• _INPUT FOR THIS TASK_:
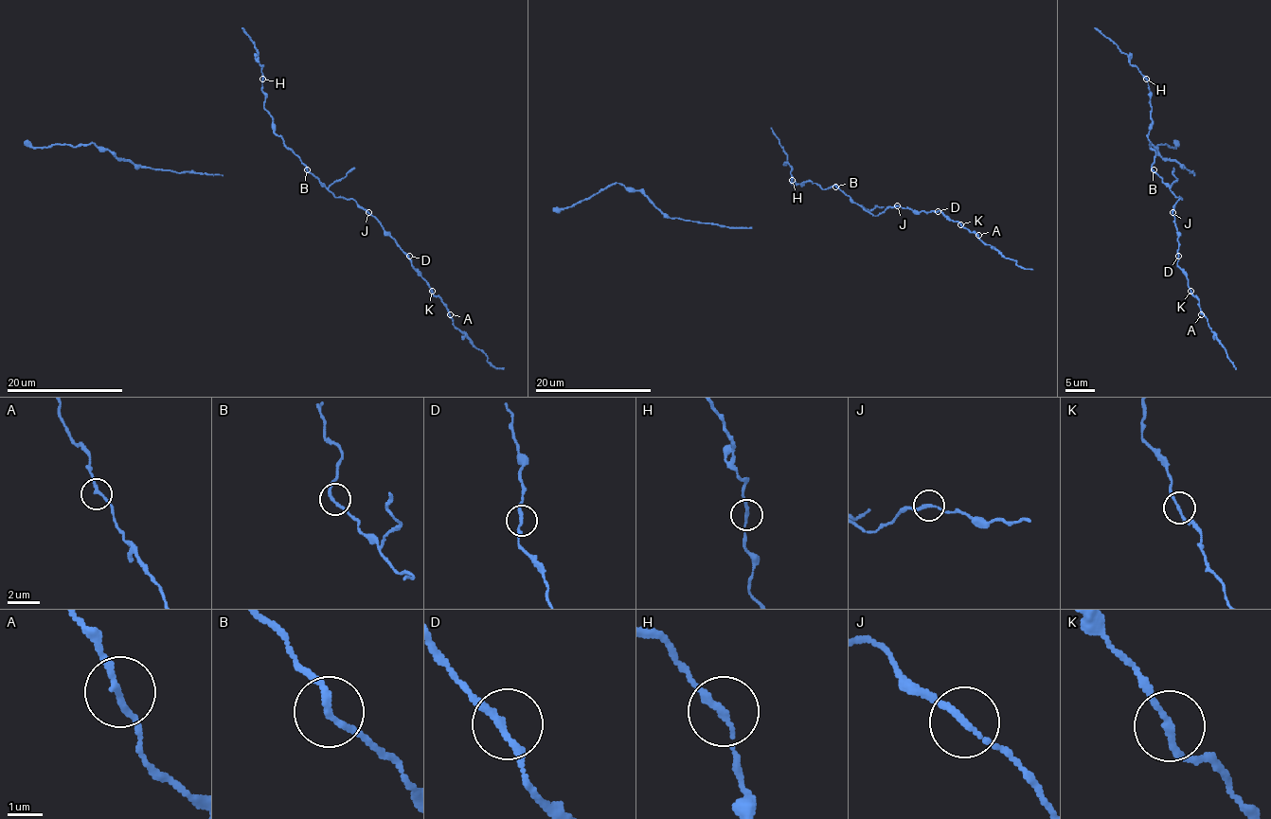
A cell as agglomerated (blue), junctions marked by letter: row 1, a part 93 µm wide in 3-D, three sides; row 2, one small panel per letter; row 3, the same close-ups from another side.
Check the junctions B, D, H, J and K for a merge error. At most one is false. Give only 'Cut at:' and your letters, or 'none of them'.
Cut at: K

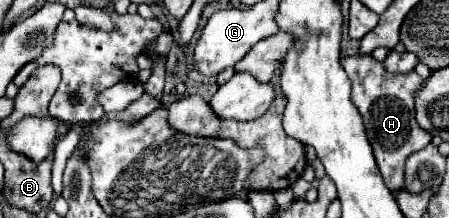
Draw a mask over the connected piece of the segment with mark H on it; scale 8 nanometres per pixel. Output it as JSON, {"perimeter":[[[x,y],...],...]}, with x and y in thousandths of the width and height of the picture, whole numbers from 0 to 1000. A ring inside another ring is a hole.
{"perimeter":[[[822,248],[773,257],[773,266],[764,266],[759,294],[764,294],[773,349],[782,358],[782,385],[786,385],[782,459],[808,541],[813,606],[831,670],[831,716],[840,734],[849,807],[871,881],[880,862],[898,862],[898,771],[902,771],[906,716],[947,679],[964,633],[924,550],[920,422],[933,404],[933,385],[942,367],[924,330],[906,330],[906,339],[862,330],[853,312],[853,294],[840,284]]]}

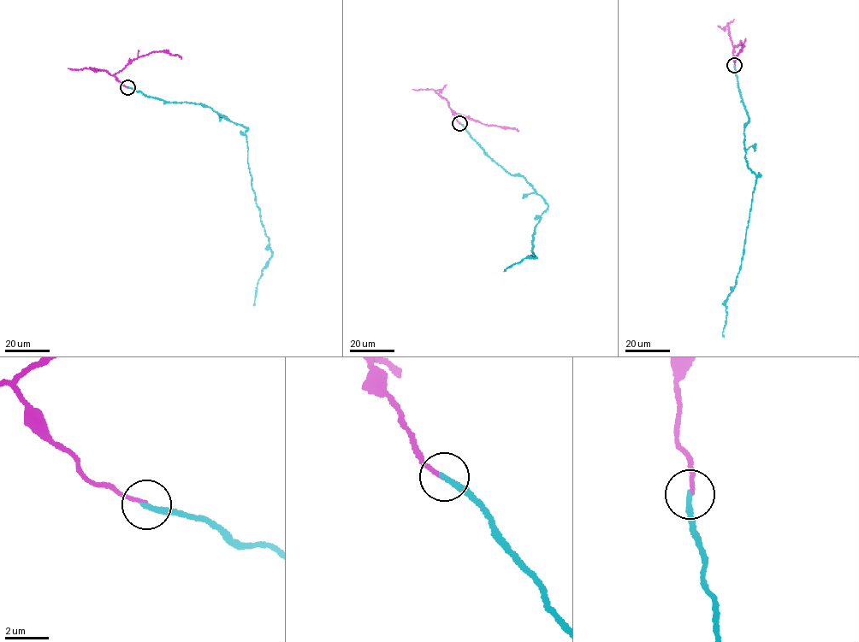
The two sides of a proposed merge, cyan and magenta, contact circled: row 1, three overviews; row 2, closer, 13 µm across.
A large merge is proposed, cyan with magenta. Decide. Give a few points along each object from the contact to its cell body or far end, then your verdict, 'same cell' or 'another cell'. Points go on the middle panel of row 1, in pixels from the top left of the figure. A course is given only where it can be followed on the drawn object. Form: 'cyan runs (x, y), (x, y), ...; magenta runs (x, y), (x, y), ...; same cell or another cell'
cyan runs (460, 123), (488, 156), (525, 178), (547, 206), (532, 236), (536, 257), (503, 271); magenta runs (460, 123), (453, 110), (487, 125), (518, 131); another cell

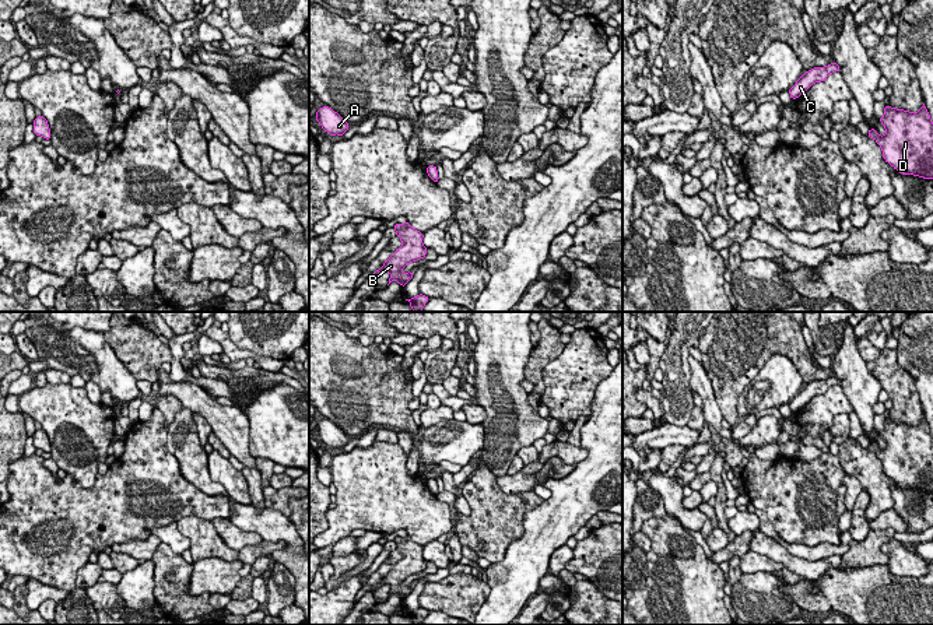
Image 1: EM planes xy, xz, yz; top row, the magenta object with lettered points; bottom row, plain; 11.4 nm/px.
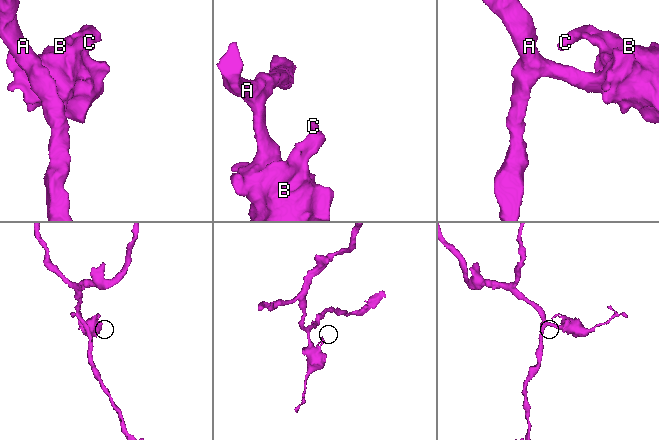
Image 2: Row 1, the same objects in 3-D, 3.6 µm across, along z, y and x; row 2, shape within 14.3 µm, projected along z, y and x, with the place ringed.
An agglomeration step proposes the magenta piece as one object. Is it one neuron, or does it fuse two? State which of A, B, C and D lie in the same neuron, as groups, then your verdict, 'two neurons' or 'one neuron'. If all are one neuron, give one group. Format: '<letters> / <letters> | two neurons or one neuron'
A B C D | one neuron

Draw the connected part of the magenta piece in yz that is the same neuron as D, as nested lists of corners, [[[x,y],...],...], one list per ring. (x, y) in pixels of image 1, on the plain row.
[[[925,417],[919,425],[908,425],[885,418],[880,435],[887,446],[880,449],[877,443],[870,442],[867,449],[881,460],[885,475],[902,488],[933,492],[933,436]]]

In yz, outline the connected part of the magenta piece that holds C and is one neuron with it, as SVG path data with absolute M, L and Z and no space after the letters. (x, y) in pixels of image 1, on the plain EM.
M831 376L825 380L814 380L806 385L796 397L789 403L790 411L796 412L806 405L814 396L825 394L831 386L841 385L836 376Z

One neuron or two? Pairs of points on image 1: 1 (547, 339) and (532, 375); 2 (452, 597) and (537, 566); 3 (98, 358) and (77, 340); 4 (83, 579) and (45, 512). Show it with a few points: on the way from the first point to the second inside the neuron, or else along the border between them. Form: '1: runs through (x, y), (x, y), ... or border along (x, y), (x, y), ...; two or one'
1: runs through (547, 347), (535, 367); one
2: border along (487, 582), (490, 594), (479, 610); two
3: runs through (93, 353), (83, 346); one
4: border along (88, 561), (79, 569), (74, 585); two

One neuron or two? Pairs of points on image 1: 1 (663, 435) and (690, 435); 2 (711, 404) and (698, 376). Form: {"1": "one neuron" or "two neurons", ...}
{"1": "one neuron", "2": "one neuron"}

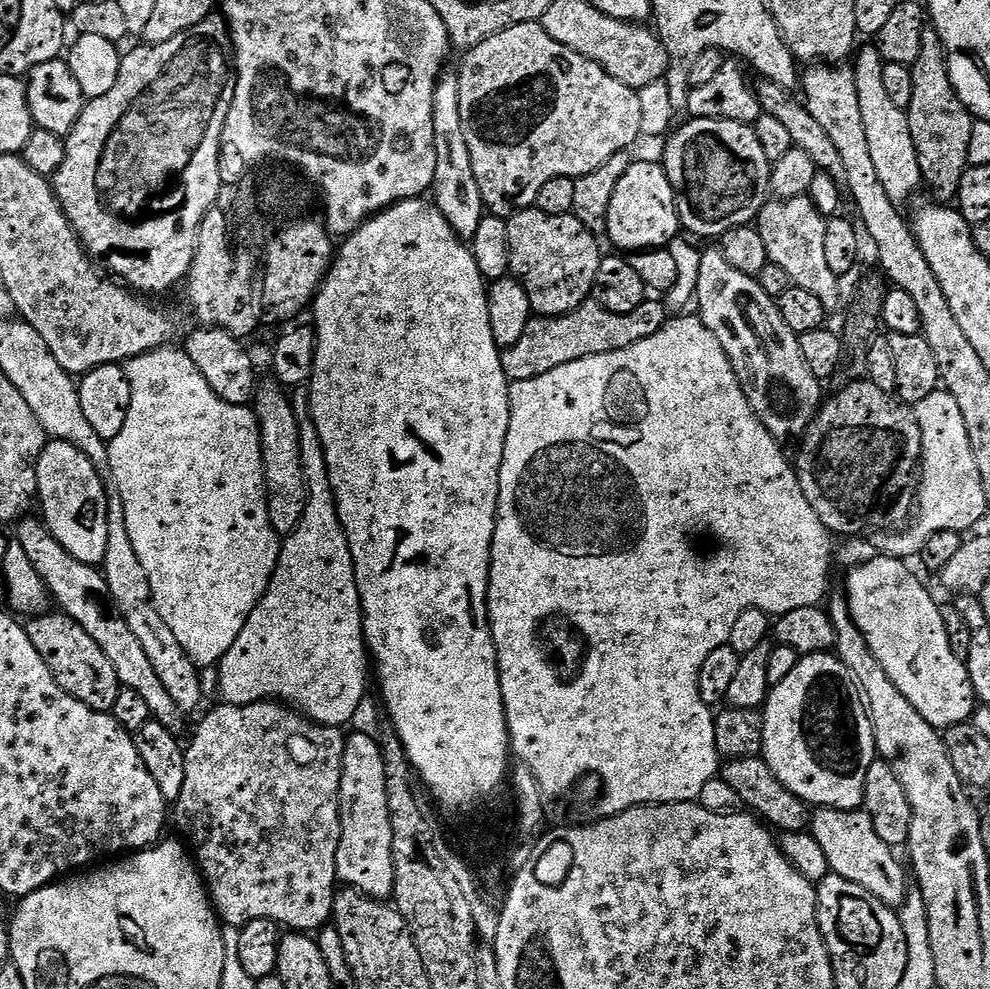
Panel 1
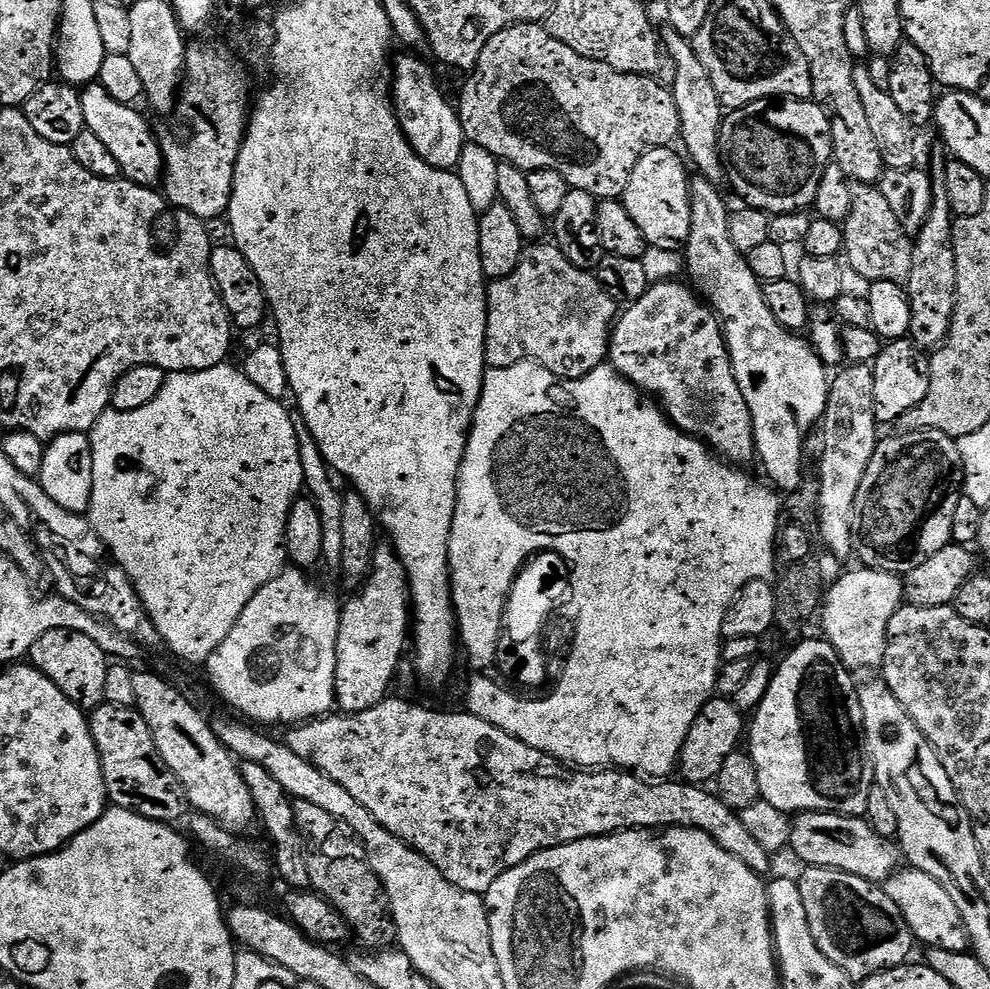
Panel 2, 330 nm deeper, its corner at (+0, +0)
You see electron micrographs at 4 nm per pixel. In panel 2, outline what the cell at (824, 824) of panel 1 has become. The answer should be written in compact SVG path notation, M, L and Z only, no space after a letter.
M911 866L901 867L886 882L886 891L898 910L902 910L913 937L919 943L921 940L928 948L969 951L968 931L958 906L954 906L954 898L950 898L950 894L946 894L944 887L934 878L930 878L930 874Z

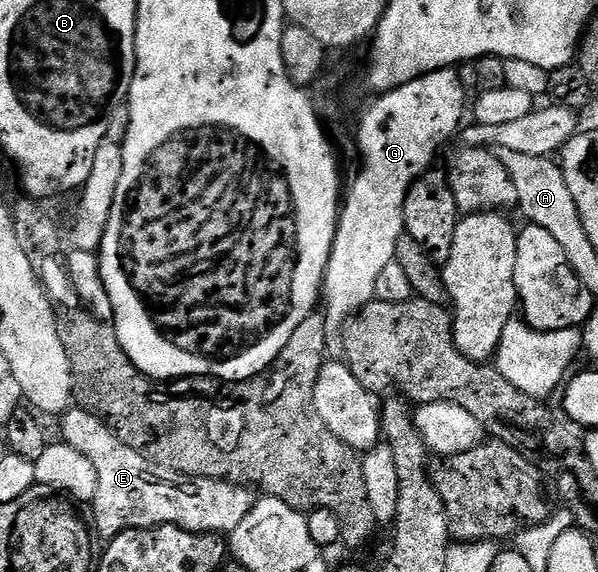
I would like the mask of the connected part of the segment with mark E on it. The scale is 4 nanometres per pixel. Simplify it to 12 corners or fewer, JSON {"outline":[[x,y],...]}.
{"outline":[[62,415],[62,441],[97,468],[93,525],[230,535],[246,486],[161,468],[99,415]]}

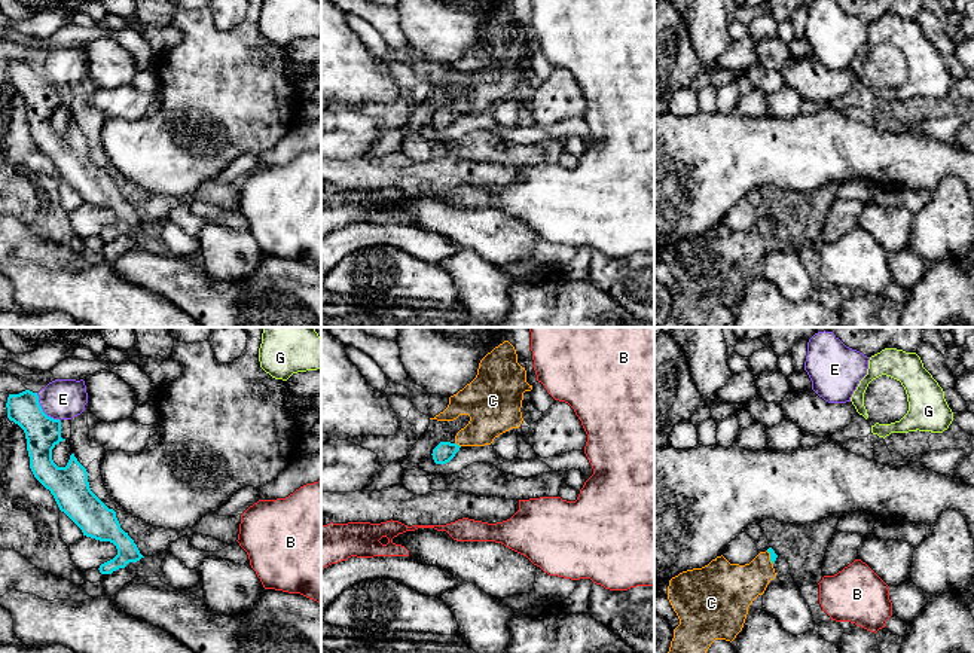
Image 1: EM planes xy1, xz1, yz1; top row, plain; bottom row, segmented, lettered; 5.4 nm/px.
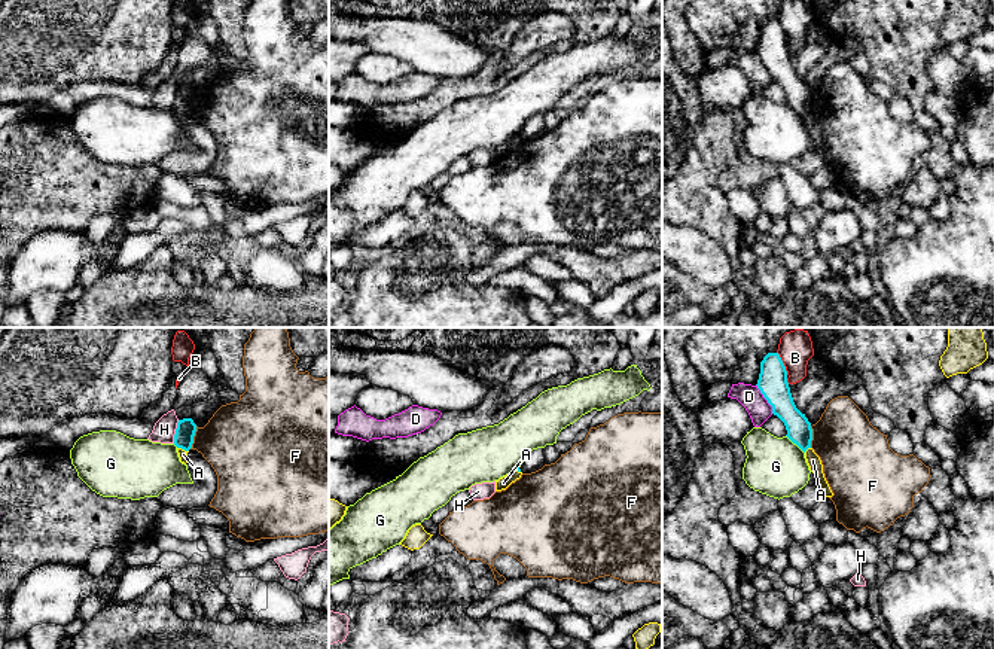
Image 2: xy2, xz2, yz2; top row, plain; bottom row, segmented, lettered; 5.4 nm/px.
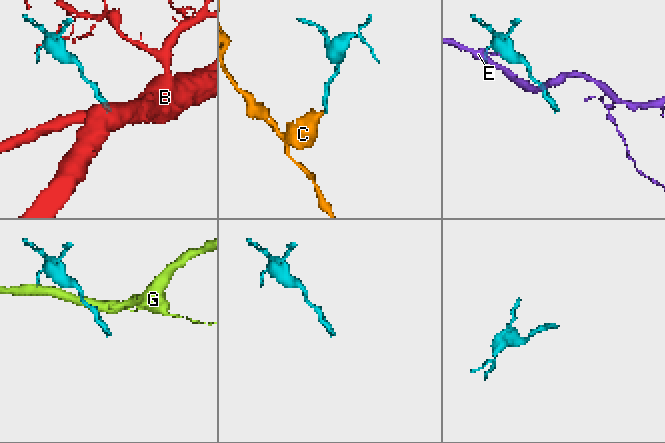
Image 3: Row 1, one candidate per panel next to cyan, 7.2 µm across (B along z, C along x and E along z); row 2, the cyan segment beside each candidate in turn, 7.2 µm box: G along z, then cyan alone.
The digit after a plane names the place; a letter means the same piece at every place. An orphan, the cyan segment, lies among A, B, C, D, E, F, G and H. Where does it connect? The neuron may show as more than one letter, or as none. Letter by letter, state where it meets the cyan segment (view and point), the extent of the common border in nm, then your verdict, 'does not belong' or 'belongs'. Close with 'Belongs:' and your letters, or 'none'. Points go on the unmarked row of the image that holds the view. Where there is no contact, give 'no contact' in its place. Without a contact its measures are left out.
A: contact yz2 (807, 115); length 50 nm; does not belong
B: contact yz2 (783, 30); length 140 nm; does not belong
C: contact xz1 (458, 112); length 40 nm; belongs
D: contact yz2 (765, 64); length 180 nm; does not belong
E: contact xy1 (42, 78); length 200 nm; does not belong
F: contact xy2 (192, 104); length 130 nm; does not belong
G: contact yz2 (795, 109); length 140 nm; does not belong
H: contact xy2 (176, 98); length 130 nm; does not belong
Belongs: C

• _PROBLEM TO WORK ON_: Read the data above. Pull out each line in which the string "across" appears.

• _WRITTEN SOLUTION_:
The two sides of a proposed merge, cyan and magenta, contact circled: row 1, three overviews; row 2, closer, 13 µm across.
Image 2: Row 1, the same objects in 3-D, 3.6 µm across, along z, y and x; row 2, shape within 14.3 µm, projected along z, y and x, with the place ringed.
Image 3: Row 1, one candidate per panel next to cyan, 7.2 µm across (B along z, C along x and E along z); row 2, the cyan segment beside each candidate in turn, 7.2 µm box: G along z, then cyan alone.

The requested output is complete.